If you’ve ever tried to automate anything in Feishu (ByteDance’s collaboration platform), you know the pain. There’s no official command-line interface, so you either cobble together HTTP requests or resign yourself to clicking through the UI like a caveman. That’s why this open-source project caught my eye—it’s a CLI that wraps Feishu’s APIs into something you can actually use from the terminal.
The project is called “lark-cli” (Lark is Feishu’s international name), and it’s crossed 10,000 stars on GitHub. That number tells you something: developers were hungry for this. No bloat, no dashboards, just a single binary that lets you send messages, manage docs, query contacts, and even trigger webhooks—all from the command line. The repo is well-organized, with clear examples for every command.

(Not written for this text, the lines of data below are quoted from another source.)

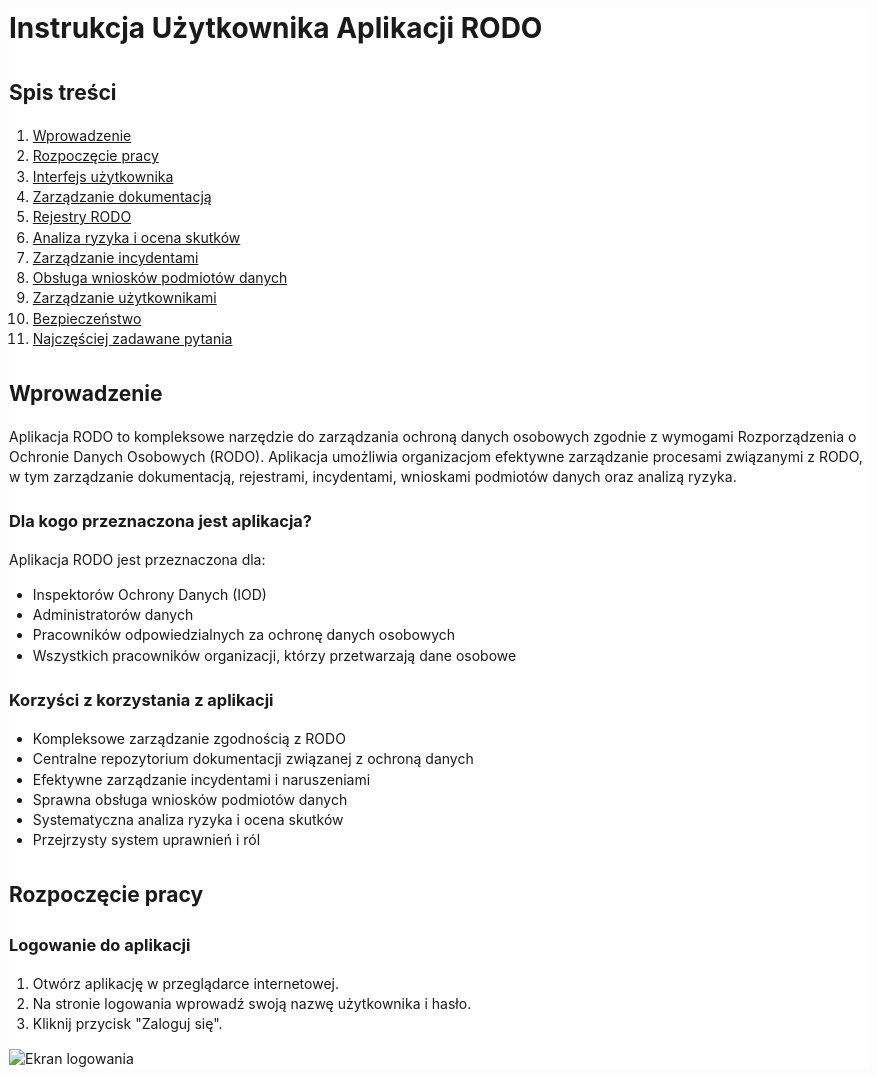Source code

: # Instrukcja Użytkownika Aplikacji RODO

## Spis treści
1. [Wprowadzenie](#wprowadzenie)
2. [Rozpoczęcie pracy](#rozpoczęcie-pracy)
3. [Interfejs użytkownika](#interfejs-użytkownika)
4. [Zarządzanie dokumentacją](#zarządzanie-dokumentacją)
5. [Rejestry RODO](#rejestry-rodo)
6. [Analiza ryzyka i ocena skutków](#analiza-ryzyka-i-ocena-skutków)
7. [Zarządzanie incydentami](#zarządzanie-incydentami)
8. [Obsługa wniosków podmiotów danych](#obsługa-wniosków-podmiotów-danych)
9. [Zarządzanie użytkownikami](#zarządzanie-użytkownikami)
10. [Bezpieczeństwo](#bezpieczeństwo)
11. [Najczęściej zadawane pytania](#najczęściej-zadawane-pytania)

## Wprowadzenie

Aplikacja RODO to kompleksowe narzędzie do zarządzania ochroną danych osobowych zgodnie z wymogami Rozporządzenia o Ochronie Danych Osobowych (RODO). Aplikacja umożliwia organizacjom efektywne zarządzanie procesami związanymi z RODO, w tym zarządzanie dokumentacją, rejestrami, incydentami, wnioskami podmiotów danych oraz analizą ryzyka.

### Dla kogo przeznaczona jest aplikacja?

Aplikacja RODO jest przeznaczona dla:
- Inspektorów Ochrony Danych (IOD)
- Administratorów danych
- Pracowników odpowiedzialnych za ochronę danych osobowych
- Wszystkich pracowników organizacji, którzy przetwarzają dane osobowe

### Korzyści z korzystania z aplikacji

- Kompleksowe zarządzanie zgodnością z RODO
- Centralne repozytorium dokumentacji związanej z ochroną danych
- Efektywne zarządzanie incydentami i naruszeniami
- Sprawna obsługa wniosków podmiotów danych
- Systematyczna analiza ryzyka i ocena skutków
- Przejrzysty system uprawnień i ról

## Rozpoczęcie pracy

### Logowanie do aplikacji

1. Otwórz aplikację w przeglądarce internetowej.
2. Na stronie logowania wprowadź swoją nazwę użytkownika i hasło.
3. Kliknij przycisk "Zaloguj się".

![Ekran logowania](../assets/login_screen.png)
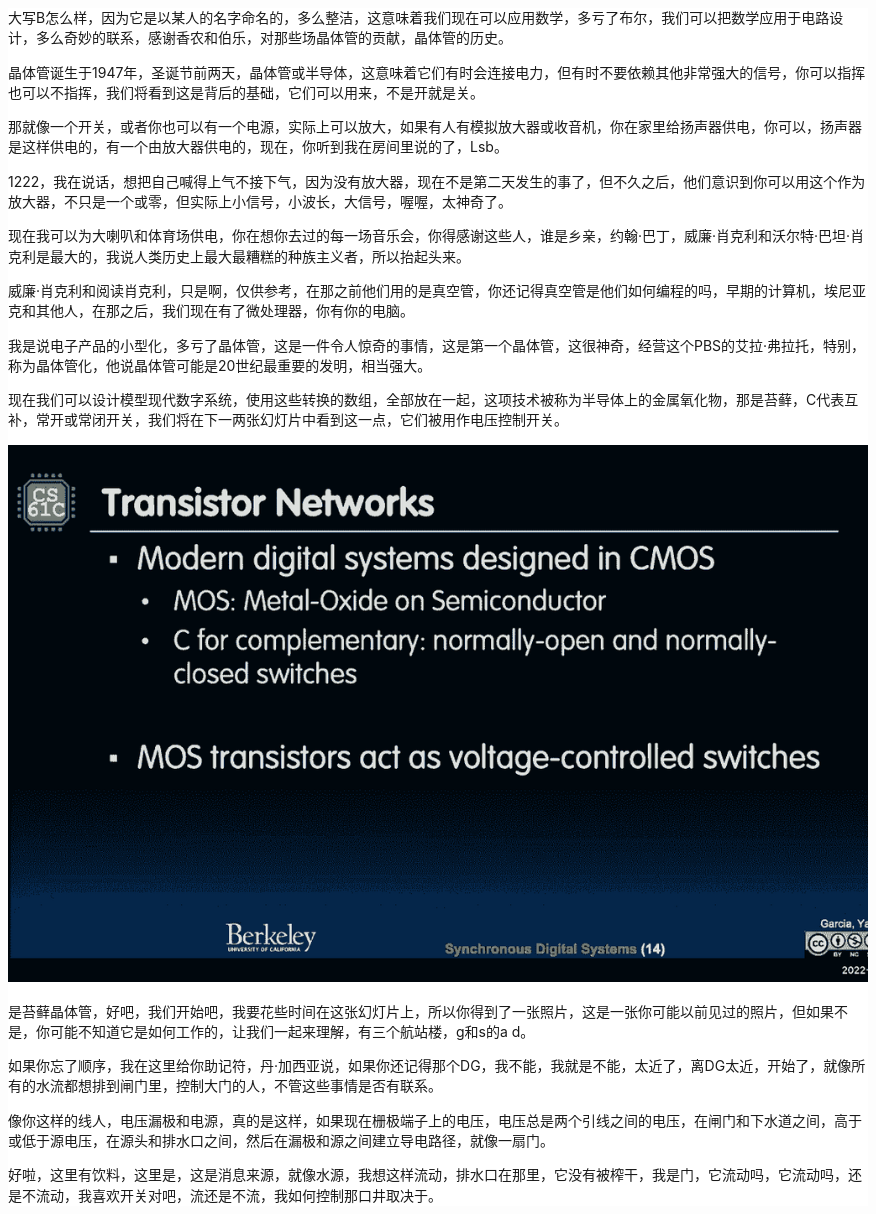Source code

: 
大写B怎么样，因为它是以某人的名字命名的，多么整洁，这意味着我们现在可以应用数学，多亏了布尔，我们可以把数学应用于电路设计，多么奇妙的联系，感谢香农和伯乐，对那些场晶体管的贡献，晶体管的历史。

晶体管诞生于1947年，圣诞节前两天，晶体管或半导体，这意味着它们有时会连接电力，但有时不要依赖其他非常强大的信号，你可以指挥也可以不指挥，我们将看到这是背后的基础，它们可以用来，不是开就是关。

那就像一个开关，或者你也可以有一个电源，实际上可以放大，如果有人有模拟放大器或收音机，你在家里给扬声器供电，你可以，扬声器是这样供电的，有一个由放大器供电的，现在，你听到我在房间里说的了，Lsb。

1222，我在说话，想把自己喊得上气不接下气，因为没有放大器，现在不是第二天发生的事了，但不久之后，他们意识到你可以用这个作为放大器，不只是一个或零，但实际上小信号，小波长，大信号，喔喔，太神奇了。

现在我可以为大喇叭和体育场供电，你在想你去过的每一场音乐会，你得感谢这些人，谁是乡亲，约翰·巴丁，威廉·肖克利和沃尔特·巴坦·肖克利是最大的，我说人类历史上最大最糟糕的种族主义者，所以抬起头来。

威廉·肖克利和阅读肖克利，只是啊，仅供参考，在那之前他们用的是真空管，你还记得真空管是他们如何编程的吗，早期的计算机，埃尼亚克和其他人，在那之后，我们现在有了微处理器，你有你的电脑。

我是说电子产品的小型化，多亏了晶体管，这是一件令人惊奇的事情，这是第一个晶体管，这很神奇，经营这个PBS的艾拉·弗拉托，特别，称为晶体管化，他说晶体管可能是20世纪最重要的发明，相当强大。

现在我们可以设计模型现代数字系统，使用这些转换的数组，全部放在一起，这项技术被称为半导体上的金属氧化物，那是苔藓，C代表互补，常开或常闭开关，我们将在下一两张幻灯片中看到这一点，它们被用作电压控制开关。



![](img/05e9352579bb80e1151f02f4b12d5994_36.png)

是苔藓晶体管，好吧，我们开始吧，我要花些时间在这张幻灯片上，所以你得到了一张照片，这是一张你可能以前见过的照片，但如果不是，你可能不知道它是如何工作的，让我们一起来理解，有三个航站楼，g和s的a d。

如果你忘了顺序，我在这里给你助记符，丹·加西亚说，如果你还记得那个DG，我不能，我就是不能，太近了，离DG太近，开始了，就像所有的水流都想排到闸门里，控制大门的人，不管这些事情是否有联系。

像你这样的线人，电压漏极和电源，真的是这样，如果现在栅极端子上的电压，电压总是两个引线之间的电压，在闸门和下水道之间，高于或低于源电压，在源头和排水口之间，然后在漏极和源之间建立导电路径，就像一扇门。

好啦，这里有饮料，这里是，这是消息来源，就像水源，我想这样流动，排水口在那里，它没有被榨干，我是门，它流动吗，它流动吗，还是不流动，我喜欢开关对吧，流还是不流，我如何控制那口井取决于。
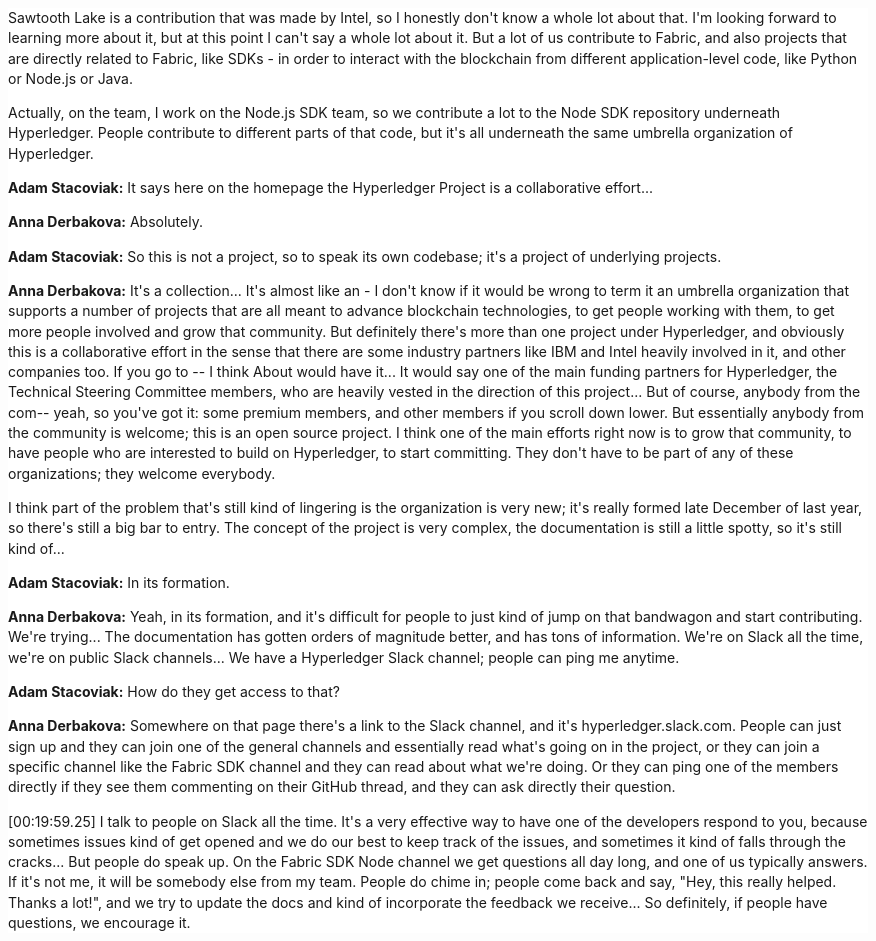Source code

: Sawtooth Lake is a contribution that was made by Intel, so I honestly don't know a whole lot about that. I'm looking forward to learning more about it, but at this point I can't say a whole lot about it. But a lot of us contribute to Fabric, and also projects that are directly related to Fabric, like SDKs - in order to interact with the blockchain from different application-level code, like Python or Node.js or Java.

Actually, on the team, I work on the Node.js SDK team, so we contribute a lot to the Node SDK repository underneath Hyperledger. People contribute to different parts of that code, but it's all underneath the same umbrella organization of Hyperledger.

**Adam Stacoviak:** It says here on the homepage the Hyperledger Project is a collaborative effort...

**Anna Derbakova:** Absolutely.

**Adam Stacoviak:** So this is not a project, so to speak its own codebase; it's a project of underlying projects.

**Anna Derbakova:** It's a collection... It's almost like an - I don't know if it would be wrong to term it an umbrella organization that supports a number of projects that are all meant to advance blockchain technologies, to get people working with them, to get more people involved and grow that community. But definitely there's more than one project under Hyperledger, and obviously this is a collaborative effort in the sense that there are some industry partners like IBM and Intel heavily involved in it, and other companies too. If you go to -- I think About would have it... It would say one of the main funding partners for Hyperledger, the Technical Steering Committee members, who are heavily vested in the direction of this project... But of course, anybody from the com-- yeah, so you've got it: some premium members, and other members if you scroll down lower. But essentially anybody from the community is welcome; this is an open source project. I think one of the main efforts right now is to grow that community, to have people who are interested to build on Hyperledger, to start committing. They don't have to be part of any of these organizations; they welcome everybody.

I think part of the problem that's still kind of lingering is the organization is very new; it's really formed late December of last year, so there's still a big bar to entry. The concept of the project is very complex, the documentation is still a little spotty, so it's still kind of...

**Adam Stacoviak:** In its formation.

**Anna Derbakova:** Yeah, in its formation, and it's difficult for people to just kind of jump on that bandwagon and start contributing. We're trying... The documentation has gotten orders of magnitude better, and has tons of information. We're on Slack all the time, we're on public Slack channels... We have a Hyperledger Slack channel; people can ping me anytime.

**Adam Stacoviak:** How do they get access to that?

**Anna Derbakova:** Somewhere on that page there's a link to the Slack channel, and it's hyperledger.slack.com. People can just sign up and they can join one of the general channels and essentially read what's going on in the project, or they can join a specific channel like the Fabric SDK channel and they can read about what we're doing. Or they can ping one of the members directly if they see them commenting on their GitHub thread, and they can ask directly their question.

\[00:19:59.25\] I talk to people on Slack all the time. It's a very effective way to have one of the developers respond to you, because sometimes issues kind of get opened and we do our best to keep track of the issues, and sometimes it kind of falls through the cracks... But people do speak up. On the Fabric SDK Node channel we get questions all day long, and one of us typically answers. If it's not me, it will be somebody else from my team. People do chime in; people come back and say, "Hey, this really helped. Thanks a lot!", and we try to update the docs and kind of incorporate the feedback we receive... So definitely, if people have questions, we encourage it.
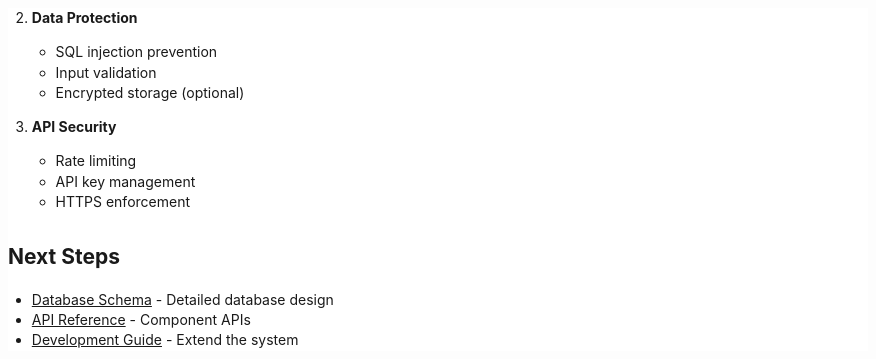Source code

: 2. **Data Protection**
   - SQL injection prevention
   - Input validation
   - Encrypted storage (optional)

3. **API Security**
   - Rate limiting
   - API key management
   - HTTPS enforcement

## Next Steps

- [Database Schema](database.md) - Detailed database design
- [API Reference](../api/index.md) - Component APIs
- [Development Guide](../development/contributing.md) - Extend the system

What makes it genuinely useful is how it handles authentication. Instead of forcing you to juggle tokens and app IDs manually, it walks you through setting up a Feishu app and stores the credentials locally. One-time setup, then you’re good. The commands follow a logical pattern: lark message send --content "Deploy finished" --chat-id xxx. Simple.
I’ve been using it for automated deployment notifications. Instead of writing a Python script that imports Feishu’s SDK (which is heavy and often poorly documented), I just drop a shell command in my CI pipeline. It works. The response time is decent, and because it communicates directly with Feishu’s APIs, you don’t need an intermediary server.
The maintainers also included a plugin system, so you can extend it with custom commands. That’s a nice touch—means it can grow beyond basic CRUD operations. The community has already contributed modules for things like calendar management and approval workflows.
One thing I appreciate: the documentation is in both Chinese and English. Not all Feishu-related tools bother with that. The project is actively maintained, with regular releases and a responsive issue tracker. If you’re in a team that uses Feishu and you do any kind of automation, this is worth a look. It’s one of those tools that makes you wonder why nobody built it sooner.